-- Start of Document section --
Mrs. Dalloway (Woolf)

Mrs. Dalloway 
Virginia Woolf, 1925
Houghton Mifflin Harcourt
216 pp
ISBN-13: 9780156628709



Summary 
Woolf's Mrs. Dalloway is the inspiration for Michael Cunningham's
The Hours, the award-winning novel and Oscar-nominated film.

A 1925 landmark of modernist fiction that follows an the wife of an MP around London as she prepares for her party that afternoon.

Direct and vivid in its telling of details, the novel shifts from the consciousness of Clarissa Dalloway to that of others, including a shell-shocked veteran of World War I whose destiny briefly intersects with hers.

The feelings that loom behind such mundane events as buying flowers—the social alliances, the exchanges with shopkeepers, the fact of death—give Mrs. Dalloway its texture and richness.

Heralded as Virginia Woolf's greatest novel, this is a vivid portrait of a single day in a woman's life. When we meet her, Mrs. Clarissa Dalloway is preoccupied with the last-minute details of party preparation while in her mind she is something much more than a perfect society hostess.
-- End of Document section --
#### Aim 1:
Please copy the part of the Mrs. Dalloway summary that opens with the words containing "A 1925 landmark" and closes with "perfect society hostess.".
#### Aim 2:
For each statement, answer yes or no according to the Mrs. Dalloway summary, and quote the words that decide it. (a) The novel moves between Clarissa Dalloway's consciousness and the consciousness of other characters. (b) The veteran whose destiny crosses Clarissa's served in the Boer War. (c) The novel portrays a week in a woman's life.
#### Aim 3:
Translate this sentence from the Mrs. Dalloway summary into Spanish: "The feelings that loom behind such mundane events as buying flowers—the social alliances, the exchanges with shopkeepers, the fact of death—give Mrs. Dalloway its texture and richness."
-- Start of Excerpted data --
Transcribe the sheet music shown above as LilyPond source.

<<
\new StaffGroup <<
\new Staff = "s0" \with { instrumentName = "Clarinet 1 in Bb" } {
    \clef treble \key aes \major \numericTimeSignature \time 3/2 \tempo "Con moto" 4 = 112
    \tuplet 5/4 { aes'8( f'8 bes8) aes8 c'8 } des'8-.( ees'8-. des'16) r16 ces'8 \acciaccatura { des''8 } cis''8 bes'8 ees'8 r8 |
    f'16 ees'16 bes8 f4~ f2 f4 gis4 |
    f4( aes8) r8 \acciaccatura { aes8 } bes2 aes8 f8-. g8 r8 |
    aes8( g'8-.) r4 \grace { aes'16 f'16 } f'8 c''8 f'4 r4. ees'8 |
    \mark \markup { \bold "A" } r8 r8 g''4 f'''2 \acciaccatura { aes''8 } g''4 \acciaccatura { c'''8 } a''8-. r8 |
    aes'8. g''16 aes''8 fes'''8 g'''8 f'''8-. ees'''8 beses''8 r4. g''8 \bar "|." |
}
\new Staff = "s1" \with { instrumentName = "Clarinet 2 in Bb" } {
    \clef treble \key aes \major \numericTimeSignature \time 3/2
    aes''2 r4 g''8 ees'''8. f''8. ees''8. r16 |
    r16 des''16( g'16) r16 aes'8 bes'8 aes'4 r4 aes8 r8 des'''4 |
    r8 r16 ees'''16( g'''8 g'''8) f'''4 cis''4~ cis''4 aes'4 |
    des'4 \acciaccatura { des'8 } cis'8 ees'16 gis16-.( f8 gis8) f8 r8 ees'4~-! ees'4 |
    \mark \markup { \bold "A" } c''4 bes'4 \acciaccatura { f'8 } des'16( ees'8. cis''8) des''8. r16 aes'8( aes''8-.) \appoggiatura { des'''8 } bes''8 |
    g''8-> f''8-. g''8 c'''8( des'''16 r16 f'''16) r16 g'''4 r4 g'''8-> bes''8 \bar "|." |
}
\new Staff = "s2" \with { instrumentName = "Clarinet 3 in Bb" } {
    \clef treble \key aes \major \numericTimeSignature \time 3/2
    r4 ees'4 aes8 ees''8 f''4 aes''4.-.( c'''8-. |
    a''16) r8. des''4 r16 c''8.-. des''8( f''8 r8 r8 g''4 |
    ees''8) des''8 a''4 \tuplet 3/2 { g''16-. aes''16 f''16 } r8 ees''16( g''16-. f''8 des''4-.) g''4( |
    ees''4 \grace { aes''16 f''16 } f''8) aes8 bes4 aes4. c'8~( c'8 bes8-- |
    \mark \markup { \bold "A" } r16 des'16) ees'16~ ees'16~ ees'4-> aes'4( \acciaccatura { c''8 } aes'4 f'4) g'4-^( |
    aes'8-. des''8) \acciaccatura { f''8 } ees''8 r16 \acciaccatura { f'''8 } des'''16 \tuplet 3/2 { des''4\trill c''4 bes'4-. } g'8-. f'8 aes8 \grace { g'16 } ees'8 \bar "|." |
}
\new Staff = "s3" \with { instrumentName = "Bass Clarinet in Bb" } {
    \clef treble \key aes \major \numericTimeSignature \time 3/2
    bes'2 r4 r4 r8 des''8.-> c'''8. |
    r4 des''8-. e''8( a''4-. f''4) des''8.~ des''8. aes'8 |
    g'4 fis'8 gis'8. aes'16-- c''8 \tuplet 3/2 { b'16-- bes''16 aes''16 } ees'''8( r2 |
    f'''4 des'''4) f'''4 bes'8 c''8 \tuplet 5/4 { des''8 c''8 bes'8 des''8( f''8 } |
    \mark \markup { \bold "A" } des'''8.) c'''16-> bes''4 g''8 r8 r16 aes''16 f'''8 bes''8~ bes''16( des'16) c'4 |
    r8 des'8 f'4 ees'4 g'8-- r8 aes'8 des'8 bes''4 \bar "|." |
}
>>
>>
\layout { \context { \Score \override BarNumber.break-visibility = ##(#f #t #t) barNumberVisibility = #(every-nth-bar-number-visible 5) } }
-- End of Excerpted data --
#### Answer 1:
A 1925 landmark of modernist fiction that follows an the wife of an MP around London as she prepares for her party that afternoon.

Direct and vivid in its telling of details, the novel shifts from the consciousness of Clarissa Dalloway to that of others, including a shell-shocked veteran of World War I whose destiny briefly intersects with hers.

The feelings that loom behind such mundane events as buying flowers—the social alliances, the exchanges with shopkeepers, the fact of death—give Mrs. Dalloway its texture and richness.

Heralded as Virginia Woolf's greatest novel, this is a vivid portrait of a single day in a woman's life. When we meet her, Mrs. Clarissa Dalloway is preoccupied with the last-minute details of party preparation while in her mind she is something much more than a perfect society hostess.

#### Answer 2:
(a) Yes: "the novel shifts from the consciousness of Clarissa Dalloway to that of others"
(b) No: "a shell-shocked veteran of World War I whose destiny briefly intersects with hers"
(c) No: "a vivid portrait of a single day in a woman's life"

#### Answer 3:
Los sentimientos que se ciernen tras acontecimientos tan cotidianos como comprar flores —las alianzas sociales, los intercambios con los tenderos, el hecho de la muerte— dan a Mrs. Dalloway su textura y su riqueza.